本文抜粋 |
++++
雨の日は地下街や地下通路を活用することは都会人にとって常識だ。万が一の事態が生じるほど危険な雨量とはどの程度なのだろうか。東京都職員として江戸川区土木部長などを歴任、『水害列島』の著書もある土屋信行さんが解説する。
「東京では1時間あたりの雨量が50mm、大阪は60mmまでなら基本的に耐えられるように設計されています。しかし最近は1時間あたり100mmといった桁違いの大雨が頻繁に降るようになってきた。今後は東京でも100mmまで耐えられるようにしようと長期計画が立てられています」
水害は地震と違い、ある程度の予測が立てられる災害である。住んでいる土地にどれほどのリスクがあるかを知り、危険を避けたい。昨年発生した佐賀豪雨では、こんな逸話がある。
「地域一帯が浸水し佐賀の順天堂病院も孤立しましたが、病院長はまったく騒がなかった。なぜなら、1階は堤防より低く浸水リスクがあることを知っていたため、備蓄物資や検査機器など大事なものはほぼ2階以上に設置していたのです。そのため1階が泥の海になっても、通常通りの医療行為を続けられた。地域のリスクを理解したうえで患者さんの命を守った好例です」(土屋さん)
ひとたび巻き込まれれば、即座に命にかかわる水害。事前の準備ととっさの判断力で身を守ろう。
++++
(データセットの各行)

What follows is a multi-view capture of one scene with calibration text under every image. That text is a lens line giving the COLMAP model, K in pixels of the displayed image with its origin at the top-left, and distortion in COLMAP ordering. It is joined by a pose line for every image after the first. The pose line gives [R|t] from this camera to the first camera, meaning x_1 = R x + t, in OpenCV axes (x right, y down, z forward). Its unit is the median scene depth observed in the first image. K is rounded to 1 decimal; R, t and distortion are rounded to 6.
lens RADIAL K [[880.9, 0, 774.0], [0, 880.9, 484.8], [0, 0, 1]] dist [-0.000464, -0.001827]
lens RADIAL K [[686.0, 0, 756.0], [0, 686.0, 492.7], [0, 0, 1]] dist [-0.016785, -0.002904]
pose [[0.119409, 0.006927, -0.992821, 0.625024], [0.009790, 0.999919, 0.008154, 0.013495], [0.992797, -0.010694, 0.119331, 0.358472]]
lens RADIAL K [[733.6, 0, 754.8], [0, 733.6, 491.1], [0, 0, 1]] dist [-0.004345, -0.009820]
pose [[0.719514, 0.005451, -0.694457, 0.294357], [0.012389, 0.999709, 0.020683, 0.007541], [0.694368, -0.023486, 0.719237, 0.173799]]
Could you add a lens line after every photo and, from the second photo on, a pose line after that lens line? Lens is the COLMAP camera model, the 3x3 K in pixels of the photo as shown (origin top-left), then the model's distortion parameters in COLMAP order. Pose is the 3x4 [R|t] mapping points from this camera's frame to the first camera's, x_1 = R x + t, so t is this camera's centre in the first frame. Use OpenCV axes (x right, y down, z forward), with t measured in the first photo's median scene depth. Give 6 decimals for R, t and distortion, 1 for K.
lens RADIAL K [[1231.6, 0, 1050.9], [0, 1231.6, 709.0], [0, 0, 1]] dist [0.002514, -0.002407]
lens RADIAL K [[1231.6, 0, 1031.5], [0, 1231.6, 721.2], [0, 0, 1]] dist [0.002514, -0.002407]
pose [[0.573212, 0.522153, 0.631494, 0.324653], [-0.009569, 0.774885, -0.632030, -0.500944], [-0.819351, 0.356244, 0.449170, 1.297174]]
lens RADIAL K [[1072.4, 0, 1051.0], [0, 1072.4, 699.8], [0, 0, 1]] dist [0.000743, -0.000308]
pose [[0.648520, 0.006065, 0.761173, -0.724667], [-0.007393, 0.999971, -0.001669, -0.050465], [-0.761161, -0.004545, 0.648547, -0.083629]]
++++
課題 |
水害を扱った本文のうち、「雨の日は地下街や地下通路を活」から「豪雨では、こんな逸話がある。」までをすべて、一字も変えずに書き写せ。

解答欄 |
雨の日は地下街や地下通路を活用することは都会人にとって常識だ。万が一の事態が生じるほど危険な雨量とはどの程度なのだろうか。東京都職員として江戸川区土木部長などを歴任、『水害列島』の著書もある土屋信行さんが解説する。
「東京では1時間あたりの雨量が50mm、大阪は60mmまでなら基本的に耐えられるように設計されています。しかし最近は1時間あたり100mmといった桁違いの大雨が頻繁に降るようになってきた。今後は東京でも100mmまで耐えられるようにしようと長期計画が立てられています」
水害は地震と違い、ある程度の予測が立てられる災害である。住んでいる土地にどれほどのリスクがあるかを知り、危険を避けたい。昨年発生した佐賀豪雨では、こんな逸話がある。